Paying tradesmen cash in hand morally wrong, says minister
Treasury minister David Gauke has said it is "morally wrong" to pay tradesmen such as plumbers, builders and cleaners in cash in the hope of avoiding tax.
He argued the practice came at "a big cost" to the Treasury and meant other people had to pay more.
But Treasury sources stressed Mr Gauke was answering a specific question rather than proposing a policy change.
Labour said the government should be focusing on "clamping down" on "large-scale tax avoidance".
Asked if he ever had paid cash to tradesmen to reduce his costs, London Mayor Boris Johnson said: "I've certainly paid a lot of cash in hand."
In response to the same question, Local Government secretary Eric Pickles said: "Certainly not."
And Culture Secretary Jeremy Hunt said: "David Gauke was saying that tax-dodging is wrong and personally I haven't dodged tax."
The government is estimated to lose about £2bn each year to the black economy as tradesmen fail to pay VAT or income tax by not declaring payments and keeping them "off the books".
Mr Gauke told BBC Two's Newsnight there was nothing wrong with paying in cash, but doing so actively to avoid tax was wrong.'No alternative'
Mr Gauke said: "When a tradesman says, 'Here's a 10%, a 20% discount on your bill if you pay me cash in hand' that is facilitating the hidden economy. That's as big a problem in terms of loss to the Exchequer as tax avoidance. Revenue is not being paid as it should be paid."
I pay a builder for a new patio. Crazy paving and all. Knowing he has to pay VAT on my bill I make a suggestion: How about I pay him in £20 notes?
That would enable him to slip the cash into his pocket and out of sight of the tax man. It would also make my bill smaller.
It's illegal for my builder not to declare all his earnings. But what's my responsibility for his action?
According to Treasury minister David Gauke it's "morally wrong" to want to offer cash for that purpose.
Hear that? The sound of cabinet ministers shuffling uncomfortably as they remember years of paying cash to their builders, plumbers, gardeners, nannies and cleaners.

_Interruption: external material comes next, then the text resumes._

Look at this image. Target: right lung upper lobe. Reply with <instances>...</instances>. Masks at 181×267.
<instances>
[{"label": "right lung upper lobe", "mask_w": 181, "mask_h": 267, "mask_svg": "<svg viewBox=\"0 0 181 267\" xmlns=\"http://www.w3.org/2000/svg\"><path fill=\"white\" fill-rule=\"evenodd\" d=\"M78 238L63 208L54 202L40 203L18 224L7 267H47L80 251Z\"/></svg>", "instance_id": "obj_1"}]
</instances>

In its assault on the tax-avoidance practices of the rich, the government has been ready to use the rhetoric of morality. It's about fairness.

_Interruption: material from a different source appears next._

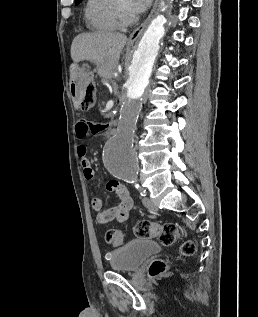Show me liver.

But at a time when people feel stretched, telling people they have a moral responsibility to pay top whack is a slightly sticky place for a minister to be.
He added that he had "never said to a tradesman, 'If I pay you cash, can I get a discount?'"

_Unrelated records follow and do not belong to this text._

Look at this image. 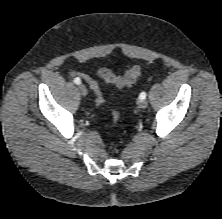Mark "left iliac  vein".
Listing matches in <instances>:
<instances>
[{
  "instance_id": "left-iliac-vein-1",
  "label": "left iliac vein",
  "mask_w": 222,
  "mask_h": 219,
  "mask_svg": "<svg viewBox=\"0 0 222 219\" xmlns=\"http://www.w3.org/2000/svg\"><path fill=\"white\" fill-rule=\"evenodd\" d=\"M137 105L139 108L144 109L148 106V102L145 99H139Z\"/></svg>"
}]
</instances>
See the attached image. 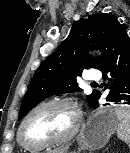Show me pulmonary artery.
I'll use <instances>...</instances> for the list:
<instances>
[{
    "label": "pulmonary artery",
    "mask_w": 130,
    "mask_h": 153,
    "mask_svg": "<svg viewBox=\"0 0 130 153\" xmlns=\"http://www.w3.org/2000/svg\"><path fill=\"white\" fill-rule=\"evenodd\" d=\"M87 79L92 83H96L101 79V72L99 70H91L88 73Z\"/></svg>",
    "instance_id": "e3ab8cb5"
}]
</instances>
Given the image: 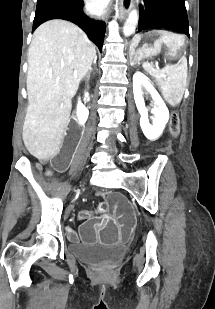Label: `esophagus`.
I'll use <instances>...</instances> for the list:
<instances>
[{
  "label": "esophagus",
  "mask_w": 215,
  "mask_h": 309,
  "mask_svg": "<svg viewBox=\"0 0 215 309\" xmlns=\"http://www.w3.org/2000/svg\"><path fill=\"white\" fill-rule=\"evenodd\" d=\"M133 0H120L119 8H120V17L123 19L132 9Z\"/></svg>",
  "instance_id": "34e87169"
}]
</instances>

But asked if he thought any ministerial colleagues had done so, Mr Gauke replied: "I don't know, but if people do do that they have to do so with the recognition that means taxes will be higher for the rest."
The Daily Telegraph quotes Mr Gauke as saying: "Getting a discount with your plumber by paying cash in hand is something that is a big cost to the Revenue and means others have to pay more in tax.
"I think it is morally wrong. It is illegal for the plumber but it is pretty implicit in those circumstances that there is a reason why there is a discount for cash."
But Tariq Dag Khan, of the tradesman recommendation website Rated People, said: "David Gauke's comments that it is morally wrong to pay tradesmen in cash do little to help tradesmen who are struggling in a difficult economic climate.
"For the reality is that there is little or no alternative to cash payments for many tradesmen, and criticising the whole industry belies a misunderstanding of the situation many customers and tradesmen are in.
"There is a great deal of trust involved when hiring a tradesman for both the tradesman and the customer and therefore cheque payments do not provide a viable alternative especially when, if the cheque bounces, the tradesmen could be dangerously out of pocket and in some circumstances forced out of business as a result."
Labour leader Ed Miliband, on a visit to Paris to meet French president Francois Hollande, said: "What I say is that the job of government is to pass the right laws to clamp down on tax avoidance - that's the most important thing of all.
"What I will be saying to the government is that they should be clamping down on the large-scale tax avoidance which has been revealed in the past few days and I think that's what people want to see from the government."
Last month Prime Minister David Cameron condemned the use in the past by comedian Jimmy Carr of a Jersey-based scheme as "morally wrong" and in his Budget speech Chancellor George Osborne described tax avoidance as "morally repugnant".
Mr Gauke was interviewed after he outlined proposals to tackle "aggressive" tax avoidance schemes, promising the government would force "cowboy" financial firms to disclose the names of people using them.